Avant d’arriver au Johnston Ridge Observatory, on pénètre dans les différentes zones de la catastrophe. La première zone, où les arbres ont été lacérés sur place, la seconde où les arbres ont été couchés, et la dernière où il ne reste plus rien de la forêt d’époque. Trente ans plus tard, malgré le fait que très souvent des forêts plantées sont venues recouvrir les forêts mortes, on distingue encore très bien les stigmates de l’éruption. L’impression de dévastation est encore prenante et on se rend très vite compte que face à ça, il n’y a rien à faire, juste prendre ses jambes à son cou. C’est déjà la fin de la journée et le soleil commence à baisser sur l’horizon. Les dernières barbules se sont dissipées et le cratère est parfaitement visible. L’observatoire lui fait face, face au gigantesque glissement de terrain qui a complètement éventré et rabougri ce qui était avant un beau cône volcanique. On imagine très bien la trajectoire qu’a pris le glissement de terrain, et on imagine très bien ce qu’à du ressentir à cet instant le dénommé Johnston, géologue de l’USGS stationné à cet endroit même le jour de l’éruption, à qui est dédié le site.

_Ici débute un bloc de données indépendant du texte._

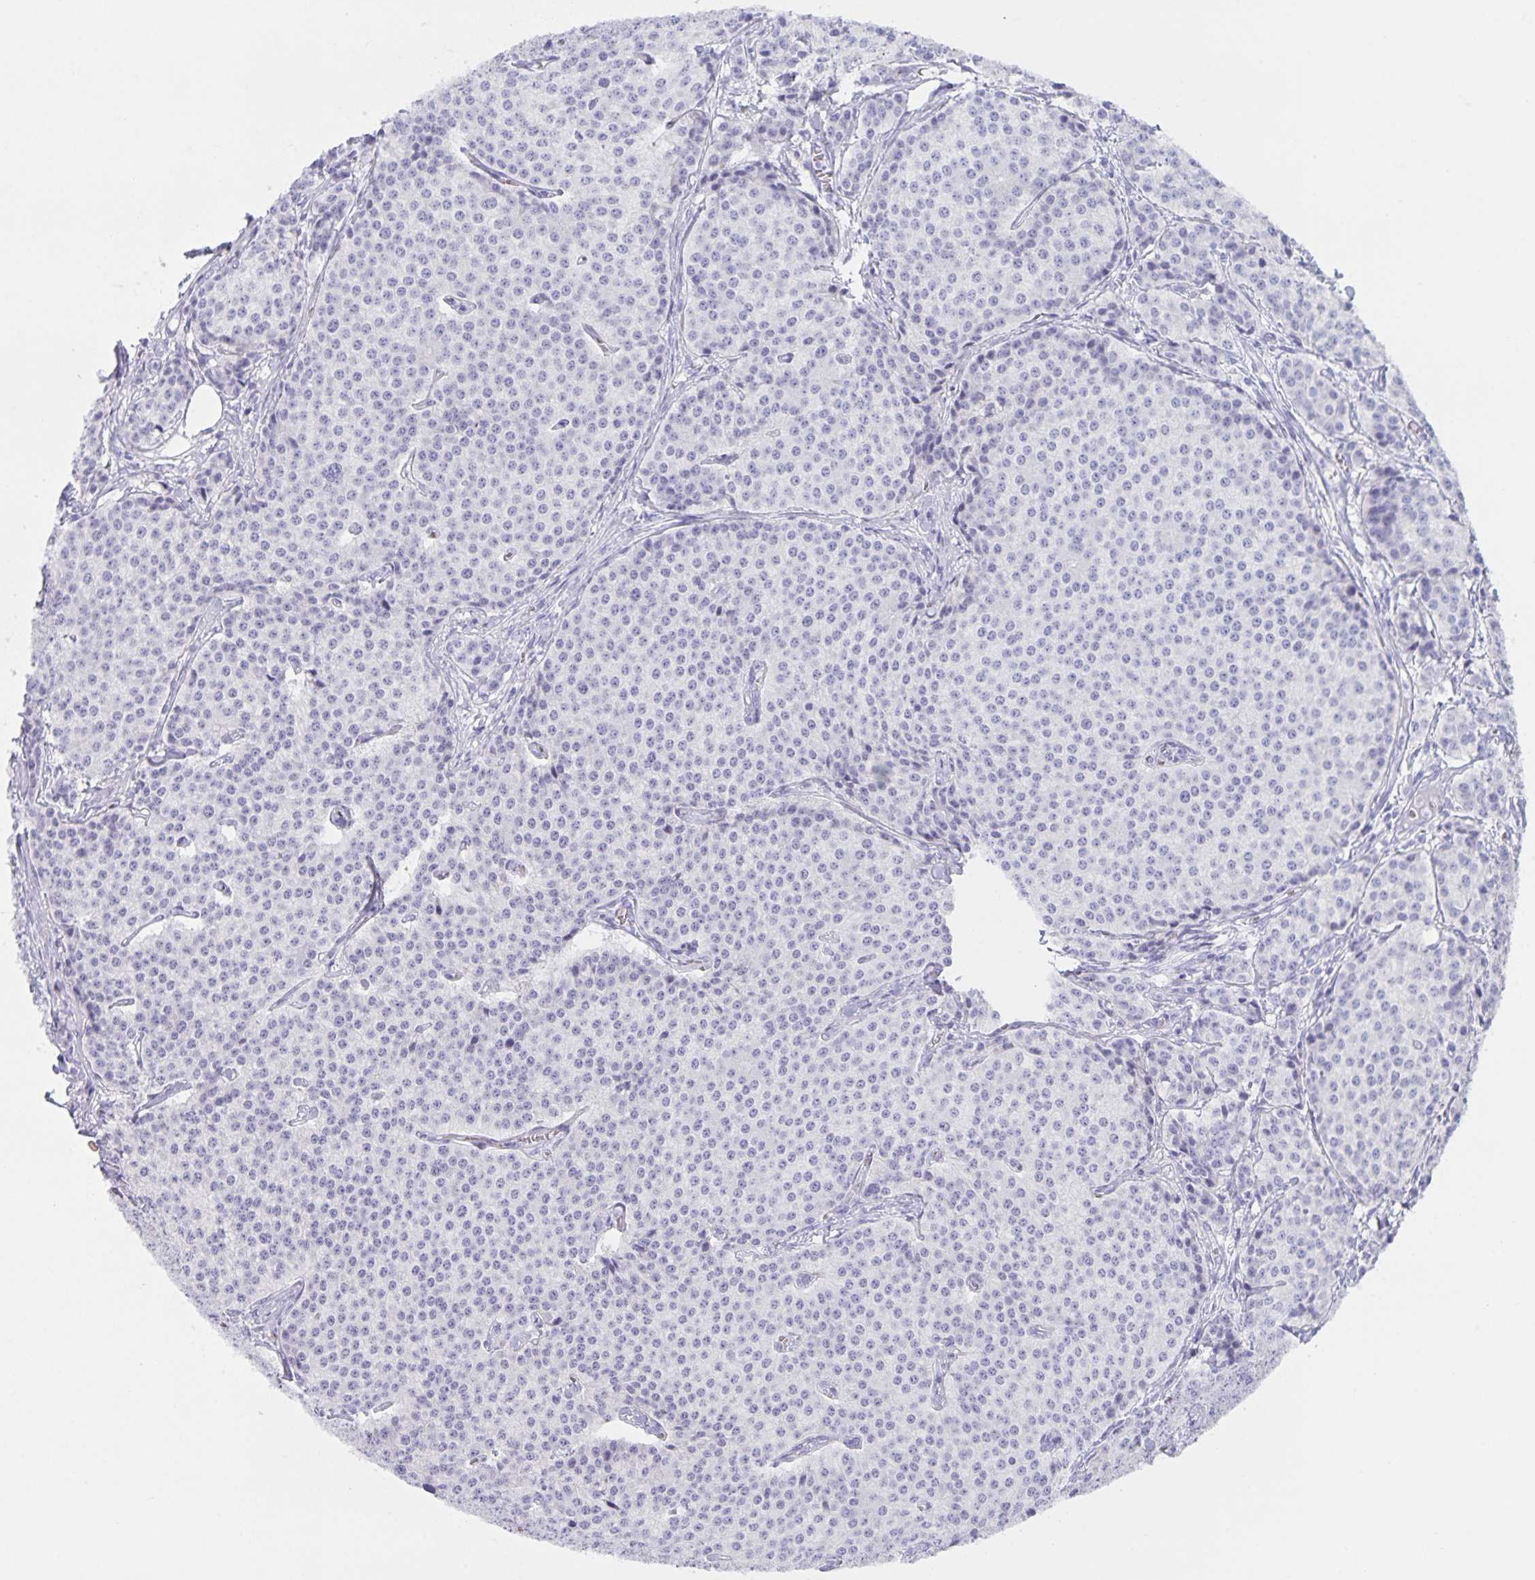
{"staining": {"intensity": "negative", "quantity": "none", "location": "none"}, "tissue": "carcinoid", "cell_type": "Tumor cells", "image_type": "cancer", "snomed": [{"axis": "morphology", "description": "Carcinoid, malignant, NOS"}, {"axis": "topography", "description": "Small intestine"}], "caption": "DAB (3,3'-diaminobenzidine) immunohistochemical staining of malignant carcinoid exhibits no significant positivity in tumor cells.", "gene": "AQP4", "patient": {"sex": "female", "age": 64}}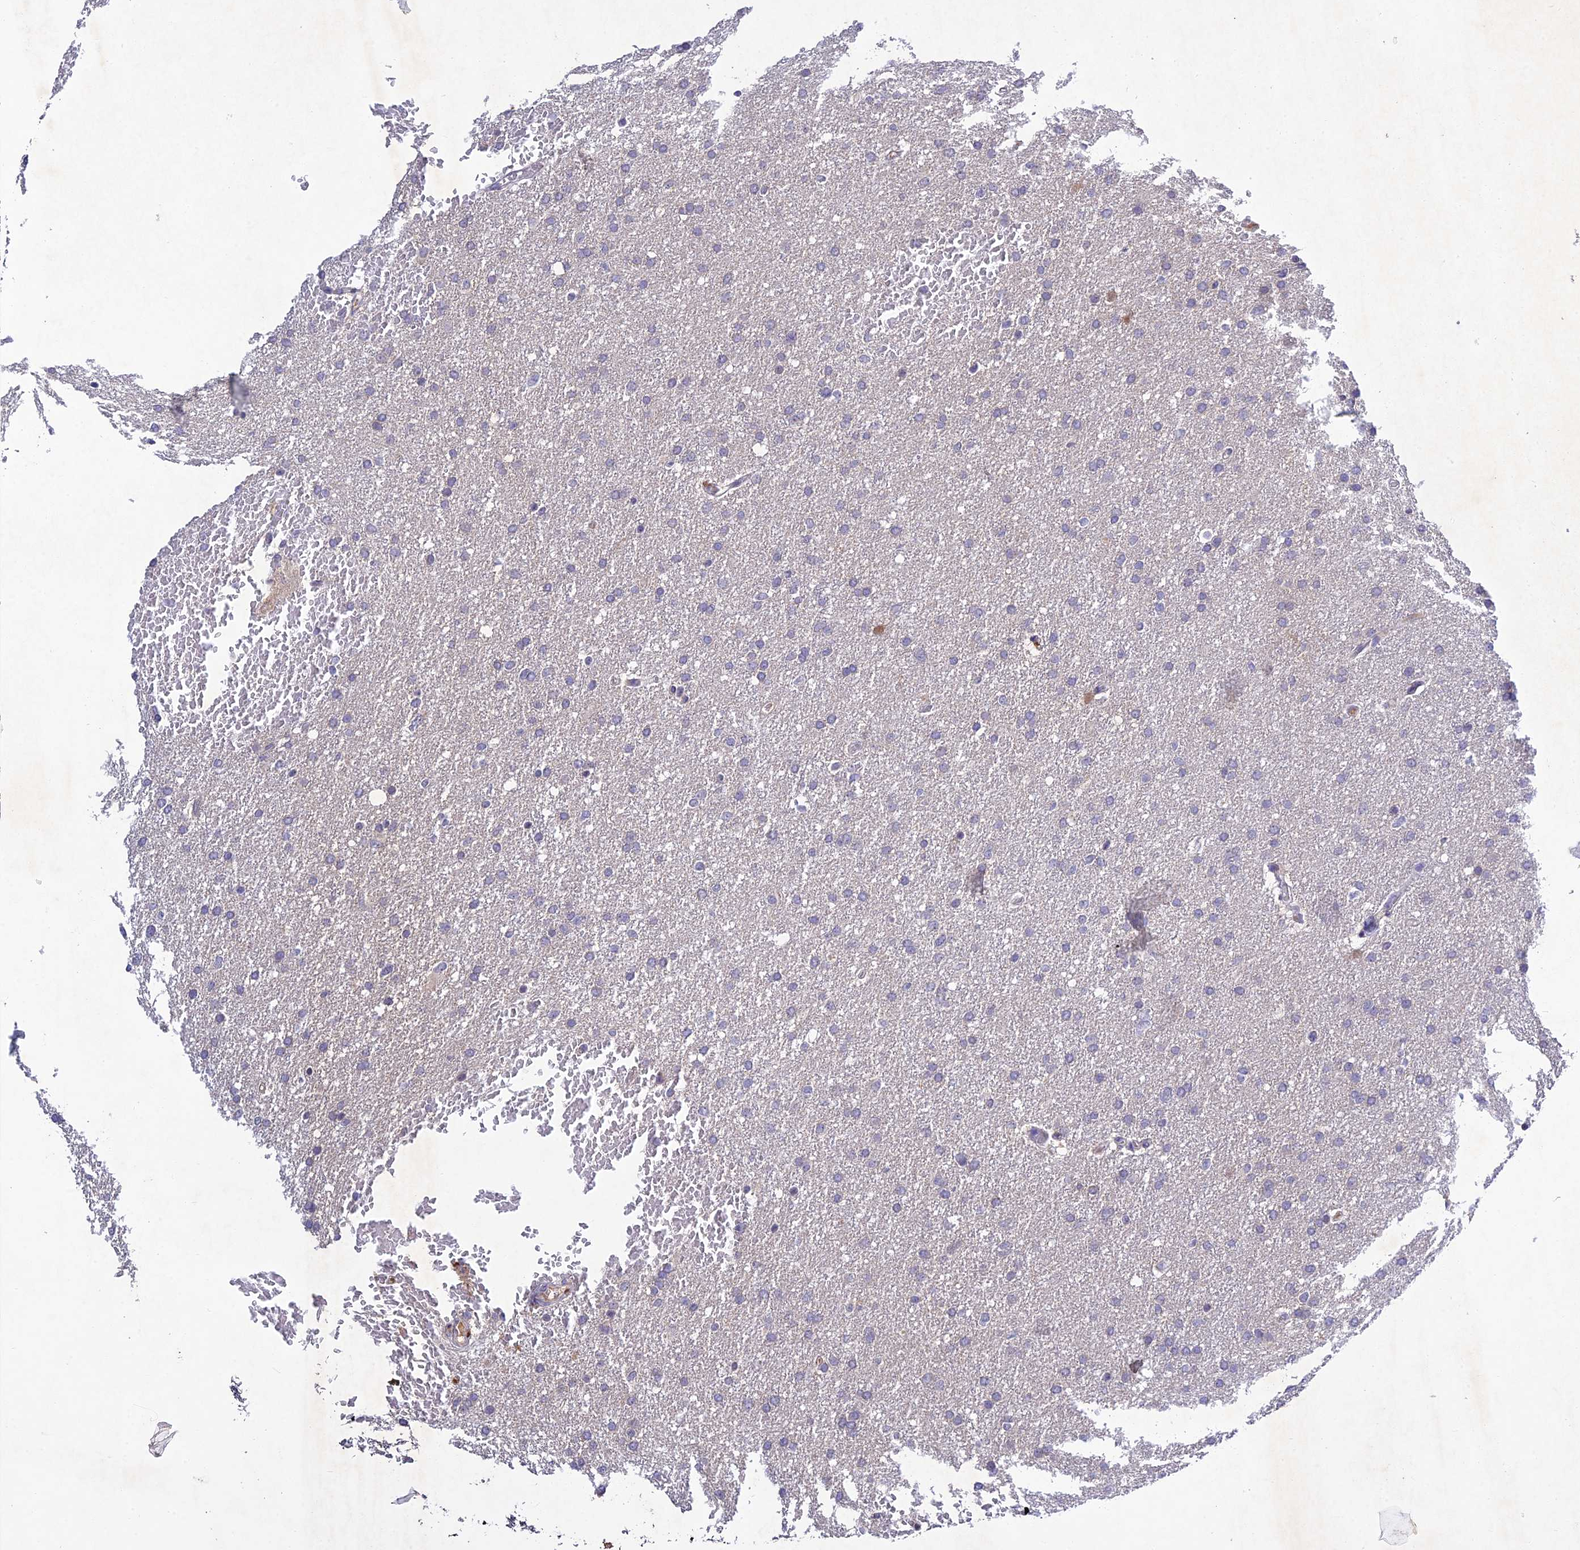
{"staining": {"intensity": "negative", "quantity": "none", "location": "none"}, "tissue": "glioma", "cell_type": "Tumor cells", "image_type": "cancer", "snomed": [{"axis": "morphology", "description": "Glioma, malignant, High grade"}, {"axis": "topography", "description": "Cerebral cortex"}], "caption": "Human malignant glioma (high-grade) stained for a protein using IHC reveals no positivity in tumor cells.", "gene": "CHST5", "patient": {"sex": "female", "age": 36}}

Heureusement, l’ordre d’évacuation avait été donné quelque temps auparavant et on n’aura pas à dénombrer de trop nombreuses victimes. Pourtant les dégâts sont gigantesques. La montagne a vomi ses tripes sur son flanc nord, ravageant les collines qui lui faisaient face et ensevelissant la rivière Toutle sous une coulée de boue et de cendres, arrachant les ponts, détruisant les routes, jusqu’à des dizaines de kilomètres en contrebas. Le nuage de cendres se répandit à l’est, et on mesura encore 1cm au milieu des Etats-Unis. Un film m’explique tout ceci puis le Visitor Center ferme ses portes. Une balade de fin de journée au beau milieu de cette zone de désolation, même trente ans après, fait réfléchir. Pourtant on sent bien que la nature reprend ses droits petit-à-petit, des petites fleurs apparaissent ici et là en ce début juillet. Mais sur les collines avoisinantes, on voit bien les troncs couchés à perte de vue, pointant tous en direction du coupable. Je reprends la voiture pour rentrer à l’hôtel. En chemin une dernière halte à Coldwater Lake, un joli lac de montagne qui n’existait pas il y a 33 ans. La coulée de boue a créé un barrage naturel sur une petite rivière qui coulait alors ici. La rivière est devenue lac et désormais on y pêche tranquillement entre père et fils. Si la truite a été réintroduite, le reste de la faune et la flore locale a vite retrouvé son chemin naturellement après l’éruption et a même très rapidement prospéré. Bizarre de voir un lac « naturel » plus jeune que soi. Le soleil se couche devant moi sur cette route incroyable, mais je ne quitte que temporairement le Mt St Helens, j’y reviendrai demain.